Martin-Caughey and three graduate students—Marina Correia of the Harvard Graduate School of Design, and Jonathan P. Phillips and Alecia J. McGregor of the Graduate School of Arts and Sciences—traveled to São Paulo this summer after receiving funding from the David Rockefeller Center for Latin American Studies.
Upon their return to campus in the fall, they founded the ECDC. The student-run research group holds monthly seminars to discuss the São Paulo research and early childhood development research more generally.
Martin Caughey said presenting her summer research, upon which she hopes to build a thesis, before a diverse audience was an invaluable experience. “I think it’s very easy when writing your thesis to get stuck in your way of thinking,” Martin-Caughey said. “Everyone today gave me great feedback and I was busy scribbling notes throughout.”
As Timothy P. Linden ’12, a post-graduate fellow with DRCLAS, said the grants that took Martin-Caughey and her peers to São Paulo hinged on a recent partnership between Harvard and Brazilian researchers. Fundação Maria Cecília Souto Vidigal, a non-governmental organization based in São Paulo, financed both Harvard student and faculty research on early childhood development in Brazil. “[The funding]’s coming through us,” Linden said, “but it’s all made possible by the foundation.”
Holding diverse academic backgrounds, the four Harvard student researchers who traveled to São Paulo this summer tackled their research from different perspectives. Phillips, a Ph.D candidate in Government, examined how government accountability relates to health and education services.
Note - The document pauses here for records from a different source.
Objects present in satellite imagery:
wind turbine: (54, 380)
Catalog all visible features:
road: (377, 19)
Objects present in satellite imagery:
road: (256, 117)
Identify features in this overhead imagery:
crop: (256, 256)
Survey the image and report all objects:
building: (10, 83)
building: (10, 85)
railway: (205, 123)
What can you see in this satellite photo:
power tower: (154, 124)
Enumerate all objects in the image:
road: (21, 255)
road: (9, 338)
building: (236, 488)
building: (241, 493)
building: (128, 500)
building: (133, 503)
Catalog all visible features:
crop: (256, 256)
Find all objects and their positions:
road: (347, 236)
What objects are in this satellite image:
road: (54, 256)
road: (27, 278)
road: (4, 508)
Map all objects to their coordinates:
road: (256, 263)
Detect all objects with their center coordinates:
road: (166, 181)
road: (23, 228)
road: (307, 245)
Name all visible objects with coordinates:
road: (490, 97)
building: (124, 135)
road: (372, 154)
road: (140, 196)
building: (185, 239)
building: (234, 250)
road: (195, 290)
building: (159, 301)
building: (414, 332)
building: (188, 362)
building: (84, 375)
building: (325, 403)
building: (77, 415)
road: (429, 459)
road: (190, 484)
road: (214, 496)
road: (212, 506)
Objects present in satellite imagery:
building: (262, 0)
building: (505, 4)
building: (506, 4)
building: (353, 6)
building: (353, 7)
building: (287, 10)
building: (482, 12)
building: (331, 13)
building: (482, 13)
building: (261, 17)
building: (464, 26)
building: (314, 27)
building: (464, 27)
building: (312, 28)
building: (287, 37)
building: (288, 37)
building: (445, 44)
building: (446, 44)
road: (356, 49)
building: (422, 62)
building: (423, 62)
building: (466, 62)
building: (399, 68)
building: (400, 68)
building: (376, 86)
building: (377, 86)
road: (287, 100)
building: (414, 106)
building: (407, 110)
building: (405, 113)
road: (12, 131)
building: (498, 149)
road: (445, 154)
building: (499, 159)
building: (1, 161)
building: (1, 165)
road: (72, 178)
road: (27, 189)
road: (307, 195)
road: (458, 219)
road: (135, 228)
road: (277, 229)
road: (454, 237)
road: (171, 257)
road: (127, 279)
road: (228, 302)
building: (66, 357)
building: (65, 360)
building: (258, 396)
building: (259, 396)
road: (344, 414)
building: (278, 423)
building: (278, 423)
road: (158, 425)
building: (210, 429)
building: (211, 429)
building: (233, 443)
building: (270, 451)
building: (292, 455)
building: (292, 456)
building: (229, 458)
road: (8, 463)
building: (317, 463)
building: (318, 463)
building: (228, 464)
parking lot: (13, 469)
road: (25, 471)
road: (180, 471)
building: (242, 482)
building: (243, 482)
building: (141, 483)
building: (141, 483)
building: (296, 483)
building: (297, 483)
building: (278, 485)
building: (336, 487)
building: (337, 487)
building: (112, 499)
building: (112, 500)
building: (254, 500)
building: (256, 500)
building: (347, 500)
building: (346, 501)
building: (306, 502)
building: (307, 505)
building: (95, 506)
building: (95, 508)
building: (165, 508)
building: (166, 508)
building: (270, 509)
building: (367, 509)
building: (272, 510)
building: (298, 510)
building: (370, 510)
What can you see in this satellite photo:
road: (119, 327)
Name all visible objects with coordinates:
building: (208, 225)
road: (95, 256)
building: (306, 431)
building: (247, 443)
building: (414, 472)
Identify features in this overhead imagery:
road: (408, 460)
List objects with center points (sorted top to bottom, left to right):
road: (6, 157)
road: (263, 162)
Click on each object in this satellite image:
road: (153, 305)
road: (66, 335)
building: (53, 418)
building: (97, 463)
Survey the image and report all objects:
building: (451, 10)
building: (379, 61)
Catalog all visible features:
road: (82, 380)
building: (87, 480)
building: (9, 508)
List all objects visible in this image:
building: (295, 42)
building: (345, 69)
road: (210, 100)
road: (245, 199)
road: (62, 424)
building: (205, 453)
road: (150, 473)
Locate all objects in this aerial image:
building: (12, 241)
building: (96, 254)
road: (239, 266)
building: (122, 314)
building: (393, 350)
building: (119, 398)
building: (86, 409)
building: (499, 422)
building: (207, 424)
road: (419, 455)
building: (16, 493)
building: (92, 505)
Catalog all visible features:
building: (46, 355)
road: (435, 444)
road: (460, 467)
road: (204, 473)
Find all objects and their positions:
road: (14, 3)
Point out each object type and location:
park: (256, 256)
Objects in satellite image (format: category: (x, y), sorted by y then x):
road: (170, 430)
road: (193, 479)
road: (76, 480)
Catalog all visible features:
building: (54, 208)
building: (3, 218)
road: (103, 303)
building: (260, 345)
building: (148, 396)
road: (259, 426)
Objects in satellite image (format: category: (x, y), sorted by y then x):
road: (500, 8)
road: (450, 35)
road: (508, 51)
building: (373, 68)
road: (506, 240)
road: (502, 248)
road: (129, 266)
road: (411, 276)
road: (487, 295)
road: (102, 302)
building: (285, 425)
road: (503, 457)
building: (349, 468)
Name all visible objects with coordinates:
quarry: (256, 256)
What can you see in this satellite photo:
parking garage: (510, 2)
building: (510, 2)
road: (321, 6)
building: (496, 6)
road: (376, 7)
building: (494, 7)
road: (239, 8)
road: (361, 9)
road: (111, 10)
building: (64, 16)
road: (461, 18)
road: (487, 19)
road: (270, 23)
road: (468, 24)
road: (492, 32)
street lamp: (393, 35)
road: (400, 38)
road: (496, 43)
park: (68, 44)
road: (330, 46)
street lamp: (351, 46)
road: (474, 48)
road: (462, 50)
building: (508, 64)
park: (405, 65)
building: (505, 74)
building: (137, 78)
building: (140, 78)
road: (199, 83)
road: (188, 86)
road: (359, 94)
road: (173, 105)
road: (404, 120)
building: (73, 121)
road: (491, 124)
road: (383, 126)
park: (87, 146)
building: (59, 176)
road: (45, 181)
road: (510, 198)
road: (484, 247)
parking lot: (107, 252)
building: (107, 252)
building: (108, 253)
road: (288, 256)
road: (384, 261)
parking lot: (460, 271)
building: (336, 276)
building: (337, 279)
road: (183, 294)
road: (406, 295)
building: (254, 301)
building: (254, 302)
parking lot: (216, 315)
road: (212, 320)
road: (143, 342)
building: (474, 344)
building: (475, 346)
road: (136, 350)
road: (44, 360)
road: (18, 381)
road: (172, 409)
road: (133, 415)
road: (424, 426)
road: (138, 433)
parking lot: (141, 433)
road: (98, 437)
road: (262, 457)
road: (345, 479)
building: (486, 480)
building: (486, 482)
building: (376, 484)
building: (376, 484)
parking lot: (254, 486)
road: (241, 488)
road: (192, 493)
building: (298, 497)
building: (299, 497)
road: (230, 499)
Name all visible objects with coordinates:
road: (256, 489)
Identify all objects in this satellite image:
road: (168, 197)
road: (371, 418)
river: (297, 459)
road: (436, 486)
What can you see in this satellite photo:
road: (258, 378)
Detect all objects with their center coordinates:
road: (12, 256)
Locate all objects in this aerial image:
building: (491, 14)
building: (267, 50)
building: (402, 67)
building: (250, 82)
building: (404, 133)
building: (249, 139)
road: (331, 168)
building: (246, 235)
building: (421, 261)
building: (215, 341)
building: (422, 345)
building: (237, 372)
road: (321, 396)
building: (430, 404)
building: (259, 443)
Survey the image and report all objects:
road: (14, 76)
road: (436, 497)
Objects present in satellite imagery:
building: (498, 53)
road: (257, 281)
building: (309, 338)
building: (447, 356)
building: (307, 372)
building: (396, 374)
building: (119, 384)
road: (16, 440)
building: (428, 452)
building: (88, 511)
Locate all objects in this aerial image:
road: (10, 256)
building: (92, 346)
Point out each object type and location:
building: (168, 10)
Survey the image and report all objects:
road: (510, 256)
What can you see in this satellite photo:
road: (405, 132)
Meanwhile, Marina Correia, an architect, studied the how urban infrastructure affected early childhood development.
Despite the differences in their research objectives, the four found in each other an academic support network. According to Phillips, group discussion helped everyone clarify their understanding of the political and economic systems at work in the country.
“Understanding just the mechanics of what goes on, I don’t think that would have been possible to do alone just because it’s such a big country,” Phillips said.